Module 2.1: Identification

Author
Affiliation

Alex Cardazzi

Old Dominion University

All materials can be found at alexcardazzi.github.io.

Terms

Let’s begin this module by defining a few terms. Be on the lookout for these terms, and more, throughout the notes bolded and underlined.

  • Estimand – any quantity we want to estimate
    • Causal Estimand – the change in some outcome \(Y\) given some treatment \(D\)
    • Statistical Estimand – the change in the expectation of \(Y\) given \(D\)
  • Estimate – an approximation of an estimand, using data
  • Estimator – function, or series of functions, applied to sample data to generate an estimate
    • Estimation – the act of applying the estimator to data.

Second, here is a flow chart to help you visualize the relationship between these terms:

CausalityFlowchart Causal Estimand Causal Estimand Statistical Estimand Statistical Estimand Causal Estimand->Statistical Estimand Identification Estimate Estimate Statistical Estimand->Estimate Estimation

Causality

When you’re first taught econometrics, much focus is placed on estimation and, perhaps to a lesser extent, inference. Your professor, maybe even me, probably tried to hammer home “a one unit change in \(X\) is associated with a \(\widehat{\beta}\) units change in \(Y\).” This is estimation. Then, you were probably asked to test if \(\widehat{\beta} = 0\) by considering \(\beta\)’s standard error. This is inference.

Once you’re familiar with how to estimate and interpret \(\beta\)s, which admittedly is not always easy, you can start thinking more about your modeling decisions. Estimation and interpretation are the spelling and grammar of modern econometrics, and you need strong foundations as you take this next step.

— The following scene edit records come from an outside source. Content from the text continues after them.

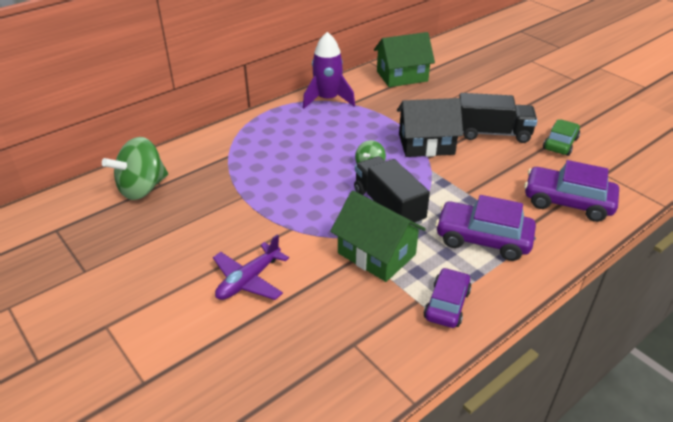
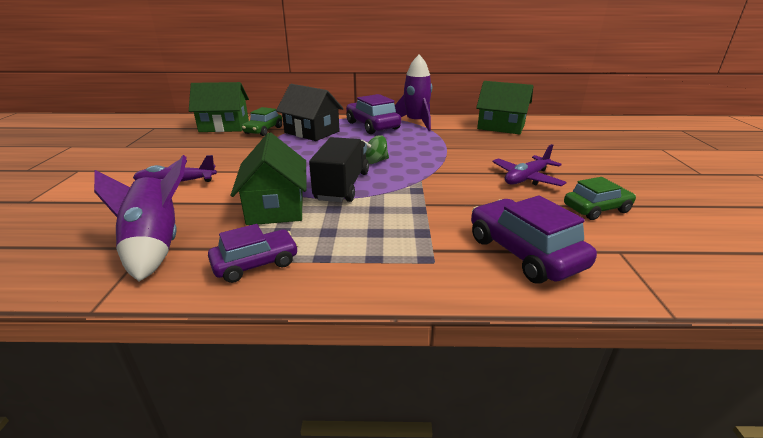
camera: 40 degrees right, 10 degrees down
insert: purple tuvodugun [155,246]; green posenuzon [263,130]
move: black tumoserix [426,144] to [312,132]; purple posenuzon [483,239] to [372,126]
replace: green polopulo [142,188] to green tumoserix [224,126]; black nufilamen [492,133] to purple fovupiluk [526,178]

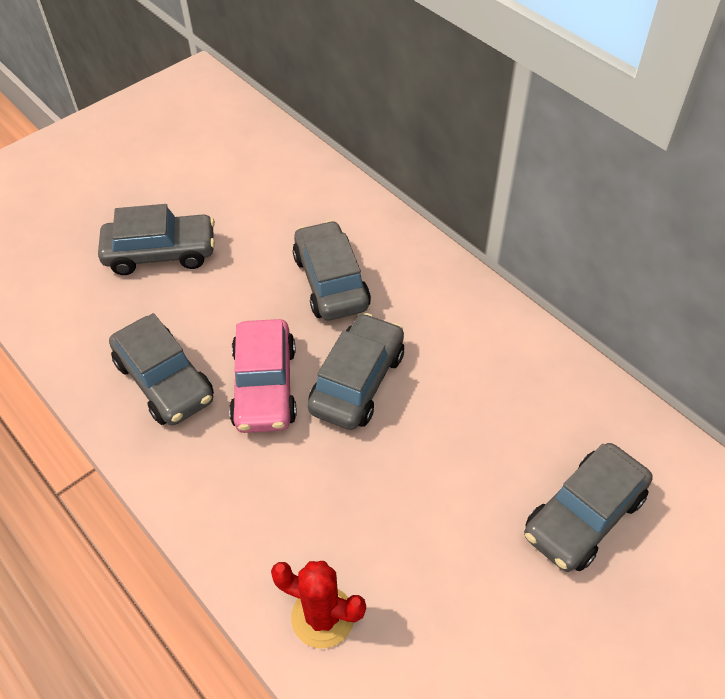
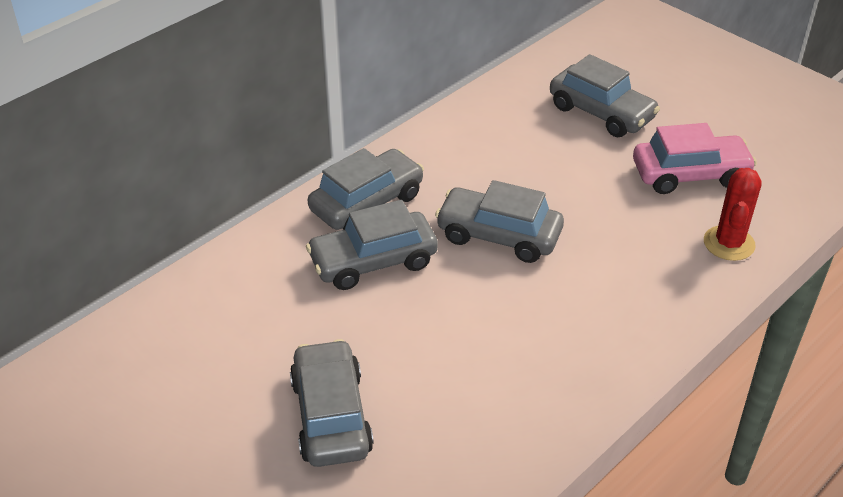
camera: 95 degrees left, 10 degrees down
move: grey posenuzon [164,381] to [367,203]; pink posenuzon [264,386] to [690,174]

The next step I’m talking about is called identification. In this module, we are going to start thinking about how to estimate a plausibly causal relationship between \(X\) and \(Y\) rather than a correlational relationship between \(X\) and \(Y\). Before jumping into identification, though, we need to lay out some more foundations.


Estimands

Economists use econometric models to examine the effects of some policy, shock, or treatment on some outcome. For example, suppose you are in charge of figuring out if a new pill successfully alleviates headaches. Perhaps the best way to test the effectiveness of the drug would be to recruit a number of participants who have headaches. Some of these participants would be given the new pill while the other half would not be allowed to take anything. Consider individual \(i\) who is part of this study.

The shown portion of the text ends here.